Un vent de polémique souffle sur l’Europe. L’Italie vient de prendre une décision qui fait réagir : les conducteurs professionnels de poids lourds de plus de 68 ans ne pourront bientôt plus exercer. Cette mesure stricte soulève des questions sur la sécurité, l’âge et les droits des travailleurs seniors.
Ce que dit exactement la nouvelle loi italienne
À partir du 24 février 2025, les conducteurs italiens détenant un permis C ou CE ne pourront plus renouveler leur autorisation après 68 ans. Cela concerne exclusivement les professionnels de la conduite de poids lourds.
Peu importe leur état de santé ou leur ancienneté, aucun dossier ne pourra faire exception. Une limite non négociable qui tranche avec les pratiques d’évaluation personnalisée existantes dans d’autres pays européens.
Pourquoi l’Italie impose un tel tournant
L’objectif annoncé est clair : renforcer la sécurité routière. Le gouvernement estime que les capacités physiques et cognitives diminuent avec l’âge, rendant la conduite de camions plus risquée au fil du temps.
Les autorités soulignent notamment :
- la longueur des trajets ;
- les manœuvres exigeantes ;
- la nécessité d’une vigilance constante ;
- et les efforts physiques importants.
Un suivi médical renforcé dès 50 ans
Pour les conducteurs professionnels âgés de 50 à 68 ans, rester au volant demande de passer des examens médicaux réguliers.
Ces bilans, renouvelés tous les deux ans, incluent :
- un contrôle de la vue ;
- un test de capacité auditive ;
- une vérification de la perception des couleurs ;
- une évaluation cardiovasculaire.
L’idée est de s’assurer que chaque conducteur est bien apte à la conduite d’un véhicule aussi exigeant, jusqu’à la limite fixée.
Quels risques en cas de non-respect ?
La loi sera appliquée sans souplesse.
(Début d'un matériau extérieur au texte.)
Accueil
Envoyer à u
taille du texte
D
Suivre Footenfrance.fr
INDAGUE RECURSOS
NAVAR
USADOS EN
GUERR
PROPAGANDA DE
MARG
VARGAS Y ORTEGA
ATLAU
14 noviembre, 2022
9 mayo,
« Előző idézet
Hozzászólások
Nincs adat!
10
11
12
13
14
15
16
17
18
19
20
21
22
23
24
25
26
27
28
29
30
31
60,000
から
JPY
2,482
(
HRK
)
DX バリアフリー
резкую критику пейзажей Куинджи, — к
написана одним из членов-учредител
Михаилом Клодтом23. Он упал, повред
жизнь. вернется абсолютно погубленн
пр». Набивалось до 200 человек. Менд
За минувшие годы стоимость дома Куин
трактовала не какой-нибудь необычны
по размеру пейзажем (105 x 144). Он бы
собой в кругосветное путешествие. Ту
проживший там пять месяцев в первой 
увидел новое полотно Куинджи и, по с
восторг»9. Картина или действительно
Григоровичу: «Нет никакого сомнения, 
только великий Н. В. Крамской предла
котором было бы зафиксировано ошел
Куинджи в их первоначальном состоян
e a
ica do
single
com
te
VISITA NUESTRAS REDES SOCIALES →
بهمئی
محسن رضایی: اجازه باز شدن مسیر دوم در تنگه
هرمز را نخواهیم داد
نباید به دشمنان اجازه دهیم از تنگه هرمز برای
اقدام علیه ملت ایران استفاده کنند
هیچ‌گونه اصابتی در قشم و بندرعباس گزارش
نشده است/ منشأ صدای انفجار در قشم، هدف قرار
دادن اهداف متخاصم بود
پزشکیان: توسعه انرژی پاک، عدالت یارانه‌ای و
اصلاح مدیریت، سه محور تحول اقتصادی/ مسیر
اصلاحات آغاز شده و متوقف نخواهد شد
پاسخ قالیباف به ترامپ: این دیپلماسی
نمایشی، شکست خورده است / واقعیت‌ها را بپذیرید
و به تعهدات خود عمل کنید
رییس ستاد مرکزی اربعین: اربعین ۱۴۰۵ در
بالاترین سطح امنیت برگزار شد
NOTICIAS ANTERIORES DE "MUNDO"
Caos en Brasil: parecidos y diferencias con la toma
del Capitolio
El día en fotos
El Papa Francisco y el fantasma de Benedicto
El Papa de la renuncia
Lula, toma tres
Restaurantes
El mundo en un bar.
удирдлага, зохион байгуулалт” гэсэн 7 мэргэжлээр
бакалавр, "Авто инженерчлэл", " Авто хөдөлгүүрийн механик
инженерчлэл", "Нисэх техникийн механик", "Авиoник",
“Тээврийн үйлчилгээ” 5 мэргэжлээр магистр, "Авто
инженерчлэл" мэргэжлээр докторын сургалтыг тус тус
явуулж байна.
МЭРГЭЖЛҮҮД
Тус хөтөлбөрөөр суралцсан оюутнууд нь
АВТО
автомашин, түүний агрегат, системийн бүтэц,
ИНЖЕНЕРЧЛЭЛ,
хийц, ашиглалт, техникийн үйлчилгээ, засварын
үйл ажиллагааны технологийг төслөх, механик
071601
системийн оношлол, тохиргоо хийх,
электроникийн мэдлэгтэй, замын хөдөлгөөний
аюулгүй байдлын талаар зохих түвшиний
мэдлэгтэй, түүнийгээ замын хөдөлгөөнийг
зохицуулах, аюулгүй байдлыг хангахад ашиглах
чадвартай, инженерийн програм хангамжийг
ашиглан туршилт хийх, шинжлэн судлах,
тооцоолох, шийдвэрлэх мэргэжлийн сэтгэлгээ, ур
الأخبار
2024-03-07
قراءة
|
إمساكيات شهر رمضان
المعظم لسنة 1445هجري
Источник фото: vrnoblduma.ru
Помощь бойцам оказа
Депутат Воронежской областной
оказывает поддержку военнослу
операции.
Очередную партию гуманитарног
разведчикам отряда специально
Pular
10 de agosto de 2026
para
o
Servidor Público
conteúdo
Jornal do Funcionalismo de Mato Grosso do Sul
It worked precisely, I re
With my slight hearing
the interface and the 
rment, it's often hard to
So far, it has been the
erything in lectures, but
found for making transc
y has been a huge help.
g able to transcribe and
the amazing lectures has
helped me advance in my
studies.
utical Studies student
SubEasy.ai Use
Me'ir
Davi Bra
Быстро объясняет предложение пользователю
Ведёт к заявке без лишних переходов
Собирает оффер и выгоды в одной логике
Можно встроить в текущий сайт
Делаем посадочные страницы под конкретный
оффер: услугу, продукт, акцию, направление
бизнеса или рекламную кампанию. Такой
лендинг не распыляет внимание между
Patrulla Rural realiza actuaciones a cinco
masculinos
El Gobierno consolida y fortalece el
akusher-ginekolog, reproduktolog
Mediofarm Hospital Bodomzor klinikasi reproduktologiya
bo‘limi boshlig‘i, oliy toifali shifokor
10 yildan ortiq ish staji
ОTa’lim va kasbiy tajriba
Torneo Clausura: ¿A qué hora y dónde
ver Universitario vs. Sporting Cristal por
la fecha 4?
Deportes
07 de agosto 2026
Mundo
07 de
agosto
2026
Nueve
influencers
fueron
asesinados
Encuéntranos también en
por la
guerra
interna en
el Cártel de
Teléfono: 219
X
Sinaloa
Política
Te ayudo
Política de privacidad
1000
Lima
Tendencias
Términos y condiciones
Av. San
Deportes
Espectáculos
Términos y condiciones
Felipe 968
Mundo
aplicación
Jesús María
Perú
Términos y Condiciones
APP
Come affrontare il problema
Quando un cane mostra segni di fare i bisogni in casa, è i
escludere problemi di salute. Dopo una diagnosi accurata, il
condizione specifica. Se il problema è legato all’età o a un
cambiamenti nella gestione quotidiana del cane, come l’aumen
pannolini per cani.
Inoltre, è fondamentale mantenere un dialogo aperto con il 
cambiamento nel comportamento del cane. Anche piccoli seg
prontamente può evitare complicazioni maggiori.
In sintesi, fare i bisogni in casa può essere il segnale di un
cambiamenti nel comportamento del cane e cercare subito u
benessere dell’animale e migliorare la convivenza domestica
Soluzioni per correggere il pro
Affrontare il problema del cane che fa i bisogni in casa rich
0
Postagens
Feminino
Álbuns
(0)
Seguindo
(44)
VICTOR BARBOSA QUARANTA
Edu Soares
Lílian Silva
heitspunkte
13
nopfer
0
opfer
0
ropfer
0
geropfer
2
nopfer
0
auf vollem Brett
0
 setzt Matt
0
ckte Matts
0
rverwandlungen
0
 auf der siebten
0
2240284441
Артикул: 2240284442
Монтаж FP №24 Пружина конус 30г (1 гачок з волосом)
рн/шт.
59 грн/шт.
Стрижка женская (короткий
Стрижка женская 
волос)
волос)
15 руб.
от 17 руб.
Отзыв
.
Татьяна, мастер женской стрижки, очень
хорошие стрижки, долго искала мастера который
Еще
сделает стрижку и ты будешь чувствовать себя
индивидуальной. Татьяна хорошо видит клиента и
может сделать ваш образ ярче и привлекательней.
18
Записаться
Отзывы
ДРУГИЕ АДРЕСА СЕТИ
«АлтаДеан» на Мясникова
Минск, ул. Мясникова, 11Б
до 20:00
Dès 2025, un conducteur de plus de 68 ans qui continuerait de conduire un camion malgré une invalidité de permis encourt :
- une amende allant jusqu’à 1 200 euros ;
- la suspension de son permis pour 4 à 8 mois ;
- un retrait immédiat du droit de conduire si un contrôle révèle une catégorie expirée.
Les contrôles seront particulièrement renforcés sur les axes routiers à fort trafic.
Quel avenir pour les conducteurs concernés ?
Les permis A et B (voiture et moto) ne sont pas concernés par cette réforme, et restent valides même après 68 ans. Toutefois, les professionnels doivent envisager une reconversion, surtout s’ils approchent déjà de la limite d’âge.
Les entreprises réagissent en :
- réorganisant leurs effectifs ;
- créant des postes administratifs ou logistiques ;
- prévoyant des dispositifs d’accompagnement et des plans de transition.
Plusieurs conducteurs demandent par ailleurs un soutien social pour compenser l’impact de cette fin de carrière parfois brutale.
Une mesure isolée en Europe ?
La plupart des pays d’Europe recommandent un suivi médical renforcé avec l’âge, mais sans imposer de limite fixe. L’Italie va donc bien plus loin et assume de mettre en place une règle générale plutôt qu’un cas par cas.
Plusieurs associations de chauffeurs contestent ce choix. Elles dénoncent une forme de discrimination par l’âge et craignent une perte de revenus sans solution viable pour les seniors.
Ce que doivent faire les conducteurs dès maintenant
Le compte à rebours est lancé. Les professionnels concernés n’ont que quelques mois pour organiser leur avenir. Ceux qui auront 68 ans ou plus en février 2025 doivent :
- renoncer à renouveler leur permis C/CE ;
- évaluer leurs options professionnelles ;
- contacter leur entreprise pour voir les possibilités de reclassement.
Pour les plus jeunes, la bonne stratégie consiste à maintenir leur suivi médical à jour et à anticiper leur future reconversion.
Conclusion : entre sécurité et exclusion
Cette réforme italienne impose un vrai débat. Faut-il garantir la sécurité à tout prix ou préserver les droits des travailleurs expérimentés ? En tout cas, les délais sont courts et les implications profondes pour toute une génération de conducteurs.